Looker wins when LookML’s expressiveness is genuinely required and budget supports it: complex permissioned explores across many subject areas, deep PDT chains, sophisticated row- and column-level security, embedded analytics where Cube’s API model doesn’t fit your distribution. Mature Looker shops with a serious LookML codebase rarely come out ahead by migrating.
When each one is overkill
Cube is overkill for internal-only BI. If your end users are analysts in Hex or executives in a Looker-style dashboard, you don’t need an API-first engine, and you’ll spend the savings on schema duplication. Cube is purpose-built for embedding; if you’re not embedding, you’re paying for the wrong thing.
Lightdash is overkill for teams without a healthy dbt practice. If your transformations are SQL files in Airflow or notebooks, Lightdash has nothing to compile against, and adopting it forces a dbt migration that’s a much bigger project than choosing a BI tool.
dbt Semantic Layer is overkill for a single-BI-tool shop. The whole point is heterogeneous consumption; if 95% of your users will be in one tool, that tool’s native modeling layer (LookML, Hex’s metrics, Lightdash’s dbt-native definitions) gives you better ergonomics for less complexity.
Looker is overkill for early-stage data teams. The licensing cost, LookML learning curve, and the team you need to maintain it rarely pencil out below ~50 dashboard consumers. Most teams under that threshold are better served by Lightdash, Hex, or Metabase against a well-modeled warehouse.
How we frame the decision
Two questions sort the field cleanly. First: are you embedding analytics in a product, or serving internal BI? Embedding pushes you to Cube. Second, for internal BI: do you need one BI tool to win, or many BI tools to coexist? “One tool wins” with a serious dbt practice points to Lightdash; “one tool wins” with budget and complex governance points to Looker; “many tools must coexist” points to dbt Semantic Layer.
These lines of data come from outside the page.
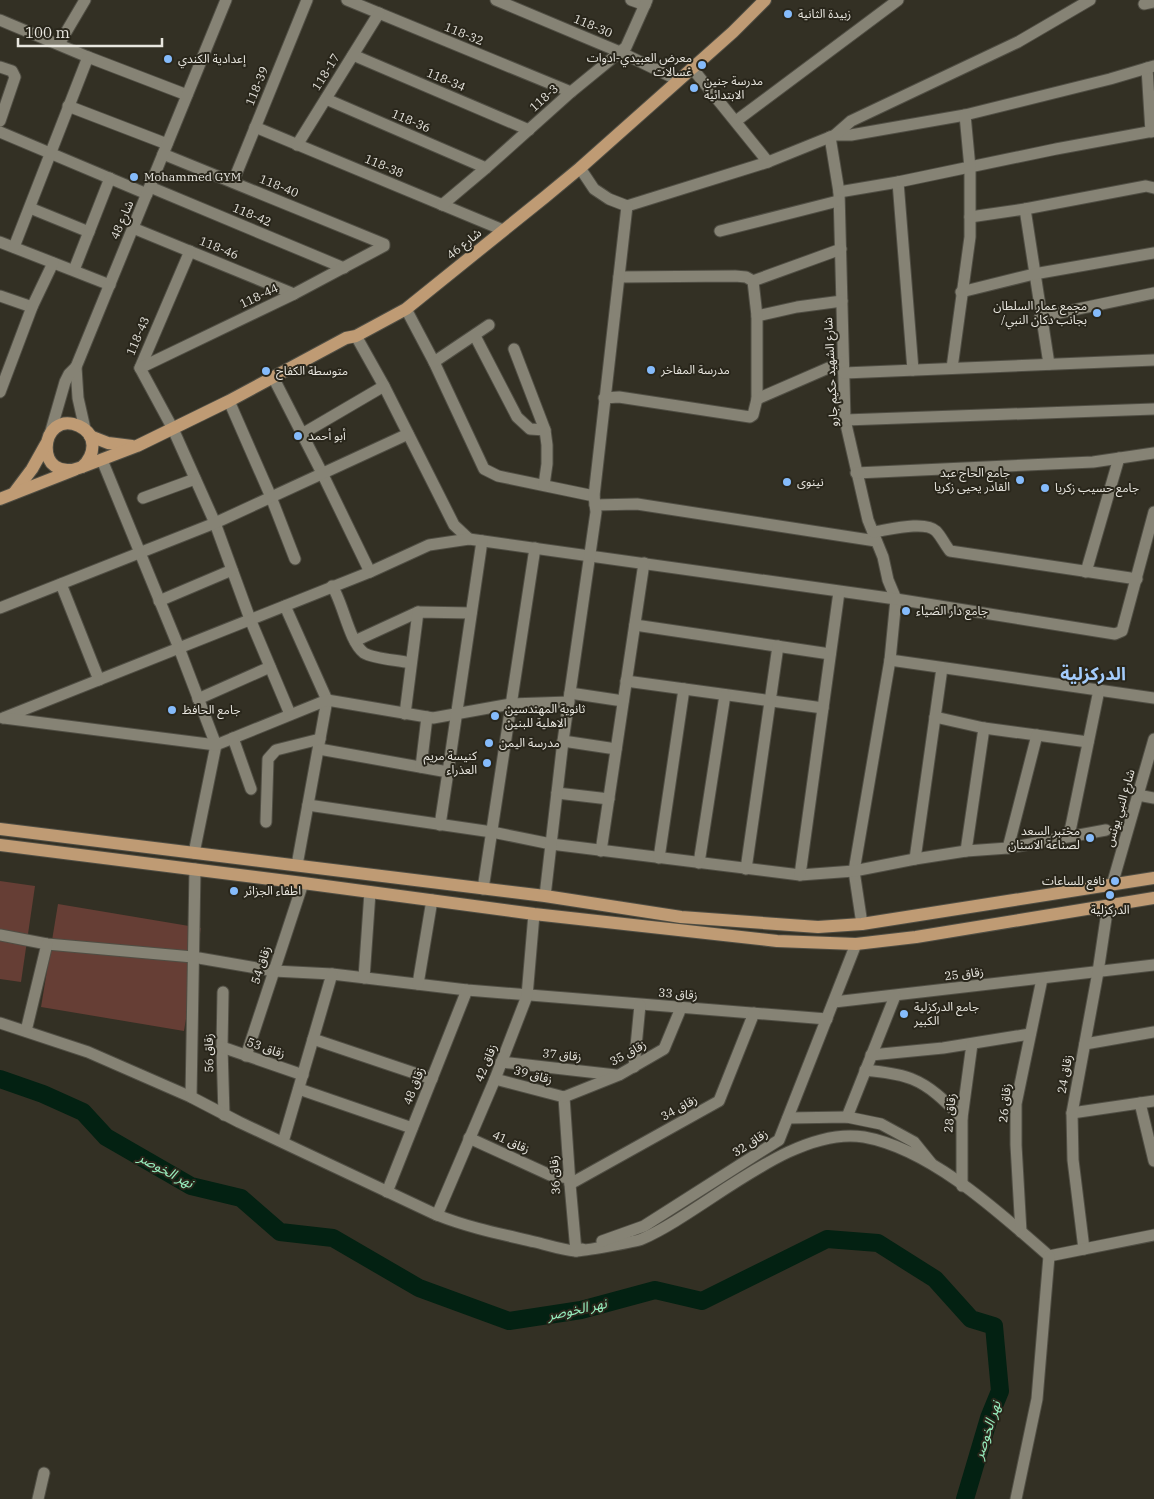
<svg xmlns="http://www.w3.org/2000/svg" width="1154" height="1499" font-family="'IBM Plex Serif','Noto Sans Arabic',serif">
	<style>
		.pitch { fill: #663e35 }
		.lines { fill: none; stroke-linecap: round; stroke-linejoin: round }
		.river { stroke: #032112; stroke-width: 18 }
		.minor-casing { stroke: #504e44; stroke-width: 13 }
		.major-casing { stroke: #504e44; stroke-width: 14 }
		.minor { stroke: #868375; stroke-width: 11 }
		.major { stroke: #bf9b74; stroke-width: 12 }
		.poi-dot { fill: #85bbfb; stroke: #29261b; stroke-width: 2 }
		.labels { text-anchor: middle; stroke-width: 4; stroke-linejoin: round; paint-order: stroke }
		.poi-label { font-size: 12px; fill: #e8e6df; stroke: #29261b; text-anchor: start }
		.street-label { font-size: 12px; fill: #e8e6df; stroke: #29261b }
		.water-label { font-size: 14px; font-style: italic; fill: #97edbd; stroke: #29261b }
		.district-label { font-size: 18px; font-weight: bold; fill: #a4ccfc; stroke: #29261b }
	</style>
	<rect width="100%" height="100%" fill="#333024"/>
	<g class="pitch">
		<path d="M0,881L35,886L21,982L0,979Z"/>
		<path d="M58,904L201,928L184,1031L41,1007Z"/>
	</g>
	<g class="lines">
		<path class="river" d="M0,1079L43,1094L83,1112L106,1137L191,1186L241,1198L280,1232L333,1238L419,1288L509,1321L581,1310L655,1290L702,1301L827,1239L878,1243L935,1279L971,1319L994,1326L1000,1391L989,1418L965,1499"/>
		<defs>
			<g id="minor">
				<path d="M347,0L571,92"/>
				<path d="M496,0L620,52L678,80"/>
				<path d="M631,0L645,5"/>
				<path d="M1144,4L1154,2"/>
				<path d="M0,20L88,57L187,95"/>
				<path d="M59,44L85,0"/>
				<path d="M353,55L529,130"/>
				<path d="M0,67L12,71L15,77L0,121"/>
				<path d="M692,68L768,162"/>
				<path d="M1147,68L1151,132"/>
				<path d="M326,99L486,168"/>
				<path d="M68,106L167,144"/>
				<path d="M736,121L898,0"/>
				<path d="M255,127L503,230"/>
				<path d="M0,132L147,194"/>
				<path d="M835,135H851L965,115L1110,79L1154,66"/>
				<path d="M830,137L839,192L845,420L868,520L883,557L888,580L896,599L890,660L854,871L862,924"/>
				<path d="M297,145L379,13"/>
				<path d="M580,168L594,189L609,199L627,206L768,162L835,135L851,121L1018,42L1090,0"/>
				<path d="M233,182L307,0"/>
				<path d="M898,182L913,370"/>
				<path d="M150,187L344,268"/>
				<path d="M839,192L898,182L1056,149L1154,131"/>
				<path d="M442,205L486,168L571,92L626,47L647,0"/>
				<path d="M30,208L89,232"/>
				<path d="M1025,209L1049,364"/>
				<path d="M970,217L1025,209L1146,186L1154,188"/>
				<path d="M133,228L294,294"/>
				<path d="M720,231L838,201"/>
				<path d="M0,242L110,285"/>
				<path d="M14,247L88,57"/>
				<path d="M190,251L140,368L173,429L215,523L250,619L290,714"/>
				<path d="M74,270L110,178"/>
				<path d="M619,277L735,276L746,277L753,281L841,249"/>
				<path d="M961,292L1034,274L1154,253"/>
				<path d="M0,296L32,307"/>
				<path d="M406,309L434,362L484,469L498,476L594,496"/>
				<path d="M757,316L797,307L842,301"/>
				<path d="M1040,317L1154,293"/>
				<path d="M356,336L384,386L454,525L469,539"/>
				<path d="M475,336L517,417L530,429L545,430"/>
				<path d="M514,349L545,430L547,445V464L544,485"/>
				<path d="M434,362L489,325"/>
				<path d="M140,368L294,294L384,246V244L163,154"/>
				<path d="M952,368L970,237V168L965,115"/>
				<path d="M844,373L1154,360"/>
				<path d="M273,377L322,473L370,572"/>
				<path d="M0,392L32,307L53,263"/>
				<path d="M604,398L619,397L750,417L753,415L757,399V316L753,281"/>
				<path d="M757,399L842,362"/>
				<path d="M229,401L271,497L295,559"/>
				<path d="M845,420L1154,409"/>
				<path d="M85,429L78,398L76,367L226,0"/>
				<path d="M50,434L65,382L69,374L76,367"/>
				<path d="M302,434L384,386"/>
				<path d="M102,460L179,648L216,745L194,853"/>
				<path d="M856,473L1093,462L1154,453"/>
				<path d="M143,498L195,479"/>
				<path d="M595,505L637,504L876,541"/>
				<path d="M873,532C888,530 925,520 936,531C941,536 945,545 950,551L1137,579"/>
				<path d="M1086,572L1119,458"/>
				<path d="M61,584L99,680"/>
				<path d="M332,586C343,602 349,642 364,653C374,659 398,660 410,663"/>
				<path d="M159,601L232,570"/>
				<path d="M285,606L327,700L297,865"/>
				<path d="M0,608L215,523L408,434"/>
				<path d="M635,625L830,654"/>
				<path d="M355,641L418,612L471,613"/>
				<path d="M890,660L1154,698"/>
				<path d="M626,681L823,708"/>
				<path d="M570,693L623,701"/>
				<path d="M198,699L270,667"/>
				<path d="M405,714L418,612"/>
				<path d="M935,717L984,728L1088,742"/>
				<path d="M3,718L370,572L429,545L469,539L896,599L1115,634L1122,631L1154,512"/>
				<path d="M4,718L216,745L327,700L433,718L511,704L569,702"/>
				<path d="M233,738L251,789"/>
				<path d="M563,741L616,749"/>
				<path d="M319,749L448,772L440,825"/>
				<path d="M421,767L427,717"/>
				<path d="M448,772L482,541"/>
				<path d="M557,793L609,799"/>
				<path d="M1138,795L1154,798"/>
				<path d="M308,805L492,832L551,844L800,875L854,871L915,859L966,851L1008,848L1106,830"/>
				<path d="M266,822L268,759L276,750L320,739"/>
				<path d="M1069,836L1099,690"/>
				<path d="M1008,848L1037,735"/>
				<path d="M601,851L644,563"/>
				<path d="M966,851L984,728"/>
				<path d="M659,858L684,689"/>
				<path d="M915,859L942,668"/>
				<path d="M699,863L725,695"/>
				<path d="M746,869L778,646"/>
				<path d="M800,875L839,592"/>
				<path d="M1112,885L1154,739"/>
				<path d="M483,889L535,548"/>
				<path d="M545,896L563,741L596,512L594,496L627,206"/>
				<path d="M0,935L47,944L193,957L274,971L332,974L467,990L827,1019"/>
				<path d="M364,978L370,892"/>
				<path d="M418,984L432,900"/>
				<path d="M223,992L222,1047L224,1115"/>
				<path d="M834,1002L1154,965"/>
				<path d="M0,1023L88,1052L191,1097L239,1122L437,1215C470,1228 501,1234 535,1242C548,1245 562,1250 575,1251C583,1251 635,1242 642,1239C706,1211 792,1125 864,1137C931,1149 1000,1213 1049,1256"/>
				<path d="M26,1031L47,944"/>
				<path d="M313,1039L432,1079"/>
				<path d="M1085,1044L1154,1032"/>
				<path d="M222,1047L303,1075"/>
				<path d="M871,1055L943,1048L1030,1034"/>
				<path d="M246,1056L303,883"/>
				<path d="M501,1062L616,1075"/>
				<path d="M634,1067L640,1005"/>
				<path d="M865,1070C881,1072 898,1073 912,1079C932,1087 947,1103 962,1118"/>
				<path d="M495,1079L564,1097"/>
				<path d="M299,1089L412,1128"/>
				<path d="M191,1097L195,869"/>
				<path d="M564,1097L570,1184L576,1251L582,1249"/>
				<path d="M564,1097L619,1075L664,1049L681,1008"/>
				<path d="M1140,1103L1154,1161"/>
				<path d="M1072,1113L1154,1101"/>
				<path d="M847,1117L895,996"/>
				<path d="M788,1118L847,1117L881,1124L914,1142L931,1163"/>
				<path d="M469,1138L550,1175L569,1178"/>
				<path d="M283,1142L332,974"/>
				<path d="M570,1184L719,1101L754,1013"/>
				<path d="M962,1186V1118L972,1044"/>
				<path d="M387,1192L467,990"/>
				<path d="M437,1215L495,1079L527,996L534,914"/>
				<path d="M1021,1232L1016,1145V1104L1042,979"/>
				<path d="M602,1241L644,1226L779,1140L856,944"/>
				<path d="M1084,1249L1073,1160L1072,1113L1098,972L1108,905"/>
				<path d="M1049,1256L1154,1235"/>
				<path d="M38,1499L44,1473"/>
				<path d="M1016,1499L1037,1399L1049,1256"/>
			</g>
			<g id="major">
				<path d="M90,436L108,443L132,446"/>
				<path d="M82,467C95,455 98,435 79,426C39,408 32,486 82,467L137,446L229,401L346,338L356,336L406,309L545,197L580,168L733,32L765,0"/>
				<path d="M14,493L32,469L46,444"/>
				<path d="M0,499L74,470"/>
				<path d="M0,829L545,896L681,917L818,927L862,924L1154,878"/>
				<path d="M0,845L303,883L534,914L777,941L856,944L916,937L1154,898"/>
			</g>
		</defs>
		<use href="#minor" class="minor-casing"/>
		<use href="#major" class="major-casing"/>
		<use href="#minor" class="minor"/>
		<use href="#major" class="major"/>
	</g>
	<g class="poi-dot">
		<circle cx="788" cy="14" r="5"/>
		<circle cx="168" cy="59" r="5"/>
		<circle cx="702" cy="65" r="5"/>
		<circle cx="694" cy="88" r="5"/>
		<circle cx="134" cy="177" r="5"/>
		<circle cx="1097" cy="313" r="5"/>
		<circle cx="651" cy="370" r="5"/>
		<circle cx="266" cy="371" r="5"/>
		<circle cx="298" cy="436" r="5"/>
		<circle cx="1020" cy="480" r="5"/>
		<circle cx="787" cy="482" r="5"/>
		<circle cx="1045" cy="488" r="5"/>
		<circle cx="906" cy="611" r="5"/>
		<circle cx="172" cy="710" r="5"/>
		<circle cx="495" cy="716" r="5"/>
		<circle cx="489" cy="743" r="5"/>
		<circle cx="487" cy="763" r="5"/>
		<circle cx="1090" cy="838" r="5"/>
		<circle cx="1115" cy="881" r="5"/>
		<circle cx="234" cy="891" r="5"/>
		<circle cx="1110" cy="895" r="5"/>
		<circle cx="904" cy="1014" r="5"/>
	</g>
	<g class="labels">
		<g class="poi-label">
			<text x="798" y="18">زبيدة الثانية</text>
			<text x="692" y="62" text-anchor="end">معرض العبيدي-ادوات<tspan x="692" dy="14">غسالات</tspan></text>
			<text x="178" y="63">إعدادية الكندي</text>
			<text x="704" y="85">مدرسة جنين<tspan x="704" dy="14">الابتدائية</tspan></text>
			<text x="144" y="181">Mohammed GYM</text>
			<text x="1087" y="310" text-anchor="end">مجمع عمار السلطان<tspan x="1087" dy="14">/بجانب دكان النبي</tspan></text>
			<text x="661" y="374">مدرسة المفاخر</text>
			<text x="276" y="375">متوسطة الكفاح</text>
			<text x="308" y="440">أبو أحمد</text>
			<text x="1010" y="477" text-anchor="end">جامع الحاج عبد<tspan x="1010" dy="14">القادر يحيى زكريا</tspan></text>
			<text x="797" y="486">نينوى</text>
			<text x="1055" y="492">جامع حسيب زكريا</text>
			<text x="916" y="615">جامع دار الضياء</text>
			<text x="505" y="713">ثانوية المهندسين<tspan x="505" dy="14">الاهلية للبنين</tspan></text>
			<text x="182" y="714">جامع الحافظ</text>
			<text x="499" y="747">مدرسة اليمن</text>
			<text x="477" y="760" text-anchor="end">كنيسة مريم<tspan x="477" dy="14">العذراء</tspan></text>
			<text x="1080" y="835" text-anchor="end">مختبر السعد<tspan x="1080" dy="14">لصناعة الاسنان</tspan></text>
			<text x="1105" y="885" text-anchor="end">نافع للساعات</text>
			<text x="244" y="895">اطفاء الجزائر</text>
			<text x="1110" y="914" text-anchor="middle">الدركزلية</text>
			<text x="914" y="1011">جامع الدركزلية<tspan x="914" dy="14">الكبير</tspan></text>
		</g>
		<g class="street-label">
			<text transform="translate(593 26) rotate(23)" y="4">118-30</text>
			<text transform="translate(464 34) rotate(22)" y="4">118-32</text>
			<text transform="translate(326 72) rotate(-58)" y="4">118-17</text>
			<text transform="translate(446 80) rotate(23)" y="4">118-34</text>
			<text transform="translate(257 86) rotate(-68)" y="4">118-39</text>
			<text transform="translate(544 98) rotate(-42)" y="4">118-3</text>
			<text transform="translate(411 121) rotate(23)" y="4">118-36</text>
			<text transform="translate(384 166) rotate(23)" y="4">118-38</text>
			<text transform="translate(279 186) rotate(22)" y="4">118-40</text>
			<text transform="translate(252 215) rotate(23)" y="4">118-42</text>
			<text transform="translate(122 220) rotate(-67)" y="4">شارع 48</text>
			<text transform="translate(464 244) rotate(-39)" y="4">شارع 46</text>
			<text transform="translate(219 248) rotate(22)" y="4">118-46</text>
			<text transform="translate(259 296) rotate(-25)" y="4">118-44</text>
			<text transform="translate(138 336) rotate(-67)" y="4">118-43</text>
			<text transform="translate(831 372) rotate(-93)" y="4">شارع الشهيد حكيم جارو</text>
			<text transform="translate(1120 808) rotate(-74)" y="4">شارع النبي يونس</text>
			<text transform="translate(261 965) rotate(-72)" y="4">زقاق 54</text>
			<text transform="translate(964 974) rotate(-7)" y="4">زقاق 25</text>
			<text transform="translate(678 994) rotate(4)" y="4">زقاق 33</text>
			<text transform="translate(266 1048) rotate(19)" y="4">زقاق 53</text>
			<text transform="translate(209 1053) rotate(-91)" y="4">زقاق 56</text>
			<text transform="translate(628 1053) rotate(-29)" y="4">زقاق 35</text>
			<text transform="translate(562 1055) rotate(6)" y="4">زقاق 37</text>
			<text transform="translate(486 1063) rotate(-68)" y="4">زقاق 42</text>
			<text transform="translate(1065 1074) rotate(-80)" y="4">زقاق 24</text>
			<text transform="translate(533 1075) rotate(15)" y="4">زقاق 39</text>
			<text transform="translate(414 1086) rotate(-69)" y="4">زقاق 48</text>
			<text transform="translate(1005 1103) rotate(-84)" y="4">زقاق 26</text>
			<text transform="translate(679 1108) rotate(-29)" y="4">زقاق 34</text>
			<text transform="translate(950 1113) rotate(-85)" y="4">زقاق 28</text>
			<text transform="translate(511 1142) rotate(24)" y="4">زقاق 41</text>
			<text transform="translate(750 1143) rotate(-33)" y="4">زقاق 32</text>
			<text transform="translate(555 1175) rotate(-94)" y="4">زقاق 36</text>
		</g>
		<g class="water-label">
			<text transform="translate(166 1170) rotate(28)" y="5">نهر الخوصر</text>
			<text transform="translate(577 1309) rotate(-12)" y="5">نهر الخوصر</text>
			<text transform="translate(987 1430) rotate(-72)" y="5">نهر الخوصر</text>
		</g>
		<g class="district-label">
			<text x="1093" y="680">الدركزلية</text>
		</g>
	</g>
	<path d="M18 38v8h144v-8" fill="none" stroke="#e8e6df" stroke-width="2.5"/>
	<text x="25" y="38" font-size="15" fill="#e8e6df" stroke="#29261b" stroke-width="4" paint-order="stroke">100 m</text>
</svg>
The wrong answer in each case is recognizable: a Cube deployment for an internal analyst team, a Looker bill for a 15-person company, a dbt Semantic Layer rollout where the only BI tool is Tableau, or a Lightdash adoption that triggers a six-month dbt migration first. The metrics-layer wars in 2026 are decided less by the tools and more by whether the team chose the one that matches the problem they actually have.